Photodynamic therapy (PDT) uses a special laser device, called an esophageal balloon, along with a drug called Photofrin.

Other procedures use different types of high energy to destroy the precancerous tissue.

Surgery removes the abnormal lining.

Alternative Treatment

Multi-Vitamins – Daily supplements of multi vitamins containing the antioxidant vitamins A, C, E, the B vitamins, and trace minerals, such as magnesium, calcium, zinc, and selenium.

Probiotic supplement – Probiotics or “friendly” bacteria may help maintain a balance in the digestive system between good and harmful bacteria. Some probiotic supplements may need to be refrigerated for best results.
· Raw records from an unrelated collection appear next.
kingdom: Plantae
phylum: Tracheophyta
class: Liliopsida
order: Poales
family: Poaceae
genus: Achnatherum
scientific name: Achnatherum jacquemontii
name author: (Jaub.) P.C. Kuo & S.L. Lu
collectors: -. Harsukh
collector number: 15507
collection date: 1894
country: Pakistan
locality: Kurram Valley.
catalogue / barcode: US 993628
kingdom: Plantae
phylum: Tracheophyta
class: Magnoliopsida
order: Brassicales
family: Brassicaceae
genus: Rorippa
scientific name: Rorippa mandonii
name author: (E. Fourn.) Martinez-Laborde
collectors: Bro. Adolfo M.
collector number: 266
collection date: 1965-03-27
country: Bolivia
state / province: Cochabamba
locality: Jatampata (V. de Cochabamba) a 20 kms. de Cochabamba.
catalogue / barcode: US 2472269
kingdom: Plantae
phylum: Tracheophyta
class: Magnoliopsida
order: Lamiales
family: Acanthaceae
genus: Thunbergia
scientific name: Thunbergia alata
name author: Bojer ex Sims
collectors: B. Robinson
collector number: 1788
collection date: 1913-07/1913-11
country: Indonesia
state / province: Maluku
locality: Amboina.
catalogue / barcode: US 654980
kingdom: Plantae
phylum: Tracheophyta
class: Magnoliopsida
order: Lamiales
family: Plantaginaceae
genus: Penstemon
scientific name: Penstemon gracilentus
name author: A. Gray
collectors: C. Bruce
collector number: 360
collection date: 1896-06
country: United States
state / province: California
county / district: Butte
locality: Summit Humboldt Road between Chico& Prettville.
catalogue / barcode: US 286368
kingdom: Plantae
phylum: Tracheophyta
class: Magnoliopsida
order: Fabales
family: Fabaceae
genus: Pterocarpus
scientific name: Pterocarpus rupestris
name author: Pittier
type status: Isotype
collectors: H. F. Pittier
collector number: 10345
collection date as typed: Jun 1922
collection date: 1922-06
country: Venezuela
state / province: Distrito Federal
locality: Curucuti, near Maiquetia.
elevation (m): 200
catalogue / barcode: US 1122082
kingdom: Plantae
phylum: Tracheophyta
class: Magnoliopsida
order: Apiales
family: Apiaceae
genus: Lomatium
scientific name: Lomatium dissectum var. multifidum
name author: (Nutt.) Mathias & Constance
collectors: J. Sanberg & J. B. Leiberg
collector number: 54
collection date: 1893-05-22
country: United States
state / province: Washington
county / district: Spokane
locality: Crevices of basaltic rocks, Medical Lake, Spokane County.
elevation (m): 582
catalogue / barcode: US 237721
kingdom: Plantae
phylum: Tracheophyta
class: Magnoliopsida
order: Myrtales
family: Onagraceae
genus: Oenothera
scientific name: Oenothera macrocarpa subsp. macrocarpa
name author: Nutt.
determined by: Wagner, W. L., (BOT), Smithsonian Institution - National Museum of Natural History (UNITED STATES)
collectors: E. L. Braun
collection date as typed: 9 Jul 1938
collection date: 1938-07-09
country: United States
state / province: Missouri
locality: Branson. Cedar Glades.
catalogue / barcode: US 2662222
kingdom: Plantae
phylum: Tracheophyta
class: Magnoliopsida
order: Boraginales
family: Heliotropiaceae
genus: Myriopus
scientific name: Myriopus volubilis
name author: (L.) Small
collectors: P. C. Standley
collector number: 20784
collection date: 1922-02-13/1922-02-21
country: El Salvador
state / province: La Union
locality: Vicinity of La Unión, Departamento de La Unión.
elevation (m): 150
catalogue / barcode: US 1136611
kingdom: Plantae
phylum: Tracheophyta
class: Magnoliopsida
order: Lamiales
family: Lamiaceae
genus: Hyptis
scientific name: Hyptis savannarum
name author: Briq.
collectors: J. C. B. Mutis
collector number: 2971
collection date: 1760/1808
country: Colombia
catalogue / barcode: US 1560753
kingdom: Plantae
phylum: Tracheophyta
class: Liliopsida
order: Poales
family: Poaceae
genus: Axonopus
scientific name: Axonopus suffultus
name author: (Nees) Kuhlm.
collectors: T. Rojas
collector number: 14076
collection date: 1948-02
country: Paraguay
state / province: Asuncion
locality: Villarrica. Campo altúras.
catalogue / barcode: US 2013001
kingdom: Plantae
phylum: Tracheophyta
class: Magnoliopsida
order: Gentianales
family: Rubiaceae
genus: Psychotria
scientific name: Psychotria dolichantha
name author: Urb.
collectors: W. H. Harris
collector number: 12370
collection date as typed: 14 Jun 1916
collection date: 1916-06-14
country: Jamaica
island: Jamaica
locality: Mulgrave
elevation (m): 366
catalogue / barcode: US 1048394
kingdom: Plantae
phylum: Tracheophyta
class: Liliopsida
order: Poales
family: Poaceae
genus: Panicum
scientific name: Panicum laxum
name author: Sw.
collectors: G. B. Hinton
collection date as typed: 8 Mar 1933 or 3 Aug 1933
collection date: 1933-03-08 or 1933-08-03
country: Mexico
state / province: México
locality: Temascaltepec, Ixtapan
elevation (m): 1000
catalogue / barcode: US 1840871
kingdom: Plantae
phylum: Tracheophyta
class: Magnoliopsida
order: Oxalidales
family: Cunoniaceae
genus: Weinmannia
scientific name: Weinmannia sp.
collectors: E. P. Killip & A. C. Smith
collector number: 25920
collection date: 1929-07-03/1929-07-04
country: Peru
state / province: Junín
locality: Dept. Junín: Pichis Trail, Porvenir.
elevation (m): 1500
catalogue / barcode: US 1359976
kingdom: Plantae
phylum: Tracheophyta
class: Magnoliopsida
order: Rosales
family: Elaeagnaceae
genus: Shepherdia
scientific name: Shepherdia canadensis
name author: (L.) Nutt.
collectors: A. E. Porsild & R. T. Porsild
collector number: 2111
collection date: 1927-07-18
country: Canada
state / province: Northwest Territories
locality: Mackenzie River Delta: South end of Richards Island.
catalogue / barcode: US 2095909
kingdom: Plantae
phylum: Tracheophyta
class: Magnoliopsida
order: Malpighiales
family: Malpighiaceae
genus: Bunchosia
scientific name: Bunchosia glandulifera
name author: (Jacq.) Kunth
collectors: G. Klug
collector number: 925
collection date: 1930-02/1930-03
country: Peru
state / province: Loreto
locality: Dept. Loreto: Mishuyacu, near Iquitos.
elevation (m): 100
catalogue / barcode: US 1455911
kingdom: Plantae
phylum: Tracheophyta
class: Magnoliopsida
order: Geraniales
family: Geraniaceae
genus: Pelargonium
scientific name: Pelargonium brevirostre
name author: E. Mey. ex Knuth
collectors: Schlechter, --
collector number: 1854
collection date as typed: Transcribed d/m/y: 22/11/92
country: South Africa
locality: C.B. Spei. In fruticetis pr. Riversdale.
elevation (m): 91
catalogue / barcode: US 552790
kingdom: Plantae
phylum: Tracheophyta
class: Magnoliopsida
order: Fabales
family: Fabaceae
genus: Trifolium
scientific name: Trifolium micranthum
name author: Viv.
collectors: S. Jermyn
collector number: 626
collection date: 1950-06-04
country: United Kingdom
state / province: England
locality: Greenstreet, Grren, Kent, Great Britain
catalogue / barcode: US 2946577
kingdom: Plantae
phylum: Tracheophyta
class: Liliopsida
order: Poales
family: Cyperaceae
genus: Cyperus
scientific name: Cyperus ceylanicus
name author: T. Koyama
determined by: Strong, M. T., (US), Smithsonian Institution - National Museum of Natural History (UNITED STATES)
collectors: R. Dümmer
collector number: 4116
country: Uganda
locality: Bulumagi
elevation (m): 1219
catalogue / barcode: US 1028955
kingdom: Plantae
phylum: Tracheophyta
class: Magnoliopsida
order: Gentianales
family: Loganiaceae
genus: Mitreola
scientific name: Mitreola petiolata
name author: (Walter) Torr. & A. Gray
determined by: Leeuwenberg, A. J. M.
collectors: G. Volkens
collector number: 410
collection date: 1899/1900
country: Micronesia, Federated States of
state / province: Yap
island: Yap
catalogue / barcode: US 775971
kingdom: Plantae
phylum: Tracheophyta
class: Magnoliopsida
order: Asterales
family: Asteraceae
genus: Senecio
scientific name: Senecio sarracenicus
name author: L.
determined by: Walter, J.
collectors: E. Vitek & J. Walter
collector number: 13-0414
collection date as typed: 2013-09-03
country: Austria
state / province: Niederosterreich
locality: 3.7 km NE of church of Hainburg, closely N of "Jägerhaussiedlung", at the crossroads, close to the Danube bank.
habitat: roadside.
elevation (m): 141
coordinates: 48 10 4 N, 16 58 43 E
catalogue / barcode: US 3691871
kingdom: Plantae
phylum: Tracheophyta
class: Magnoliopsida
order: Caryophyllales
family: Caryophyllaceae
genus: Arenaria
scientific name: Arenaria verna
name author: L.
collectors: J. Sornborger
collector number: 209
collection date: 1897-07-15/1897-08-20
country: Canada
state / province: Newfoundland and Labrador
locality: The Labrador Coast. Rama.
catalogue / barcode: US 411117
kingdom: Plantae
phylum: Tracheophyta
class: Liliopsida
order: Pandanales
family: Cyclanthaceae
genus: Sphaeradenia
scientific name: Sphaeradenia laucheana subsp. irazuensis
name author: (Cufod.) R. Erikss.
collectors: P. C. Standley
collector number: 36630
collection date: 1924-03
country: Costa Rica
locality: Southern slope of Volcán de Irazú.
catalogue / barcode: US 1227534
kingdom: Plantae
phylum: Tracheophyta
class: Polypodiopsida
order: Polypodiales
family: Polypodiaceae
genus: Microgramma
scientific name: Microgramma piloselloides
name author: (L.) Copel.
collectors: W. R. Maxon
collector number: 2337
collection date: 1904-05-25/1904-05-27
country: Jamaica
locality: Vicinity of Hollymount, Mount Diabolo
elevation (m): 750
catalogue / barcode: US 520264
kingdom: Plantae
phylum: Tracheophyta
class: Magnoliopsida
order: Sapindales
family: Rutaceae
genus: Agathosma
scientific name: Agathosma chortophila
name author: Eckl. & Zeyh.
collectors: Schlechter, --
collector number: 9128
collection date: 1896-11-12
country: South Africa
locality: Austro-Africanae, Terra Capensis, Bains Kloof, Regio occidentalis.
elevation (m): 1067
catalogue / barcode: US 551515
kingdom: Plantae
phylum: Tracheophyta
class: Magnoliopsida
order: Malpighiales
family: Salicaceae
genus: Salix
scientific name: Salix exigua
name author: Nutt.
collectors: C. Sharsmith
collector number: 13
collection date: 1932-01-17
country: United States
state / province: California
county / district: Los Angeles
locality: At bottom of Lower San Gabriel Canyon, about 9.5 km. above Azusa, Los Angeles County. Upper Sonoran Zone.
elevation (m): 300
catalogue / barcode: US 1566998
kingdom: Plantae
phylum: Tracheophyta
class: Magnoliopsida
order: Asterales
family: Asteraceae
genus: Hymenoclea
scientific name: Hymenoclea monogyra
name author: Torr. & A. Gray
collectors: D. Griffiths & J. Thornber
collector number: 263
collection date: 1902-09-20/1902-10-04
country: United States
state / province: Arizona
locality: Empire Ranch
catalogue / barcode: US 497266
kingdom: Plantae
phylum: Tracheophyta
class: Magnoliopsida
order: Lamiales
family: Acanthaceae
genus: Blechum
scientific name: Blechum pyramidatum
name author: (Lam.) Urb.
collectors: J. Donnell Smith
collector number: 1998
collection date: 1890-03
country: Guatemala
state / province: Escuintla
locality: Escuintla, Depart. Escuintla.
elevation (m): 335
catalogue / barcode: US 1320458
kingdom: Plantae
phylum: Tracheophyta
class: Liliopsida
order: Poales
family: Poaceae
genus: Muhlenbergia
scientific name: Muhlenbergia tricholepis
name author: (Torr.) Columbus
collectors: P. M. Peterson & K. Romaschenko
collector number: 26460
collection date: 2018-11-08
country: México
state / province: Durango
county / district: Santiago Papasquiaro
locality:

Omega-3 fatty acids, such as fish oil, may help decrease inflammation in case of acid reflux.

DGL-licorice helps protect against stomach damage. Glycyrrhizin is a chemical found in licorice that causes side effects and drug interactions. DGL is deglycyrrhizinated licorice, or licorice with the glycyrrhizin removed.

Lifestyle Changes – Barrett’s Esophagus can be cured simply by the elimination of foods, beverages and habits that increase the risk of acid exposure to the esophagus. Common health risks include tobacco and alcohol use, but Barrett’s Esophagus is also cured by reducing the amount of spicy, refined or processed foods in the diet, along with avoiding soft drinks and aspirin. Losing weight is also beneficial; excess weight puts additional pressure on the abdomen and pushes up the stomach, causing acid to back up in the esophagus.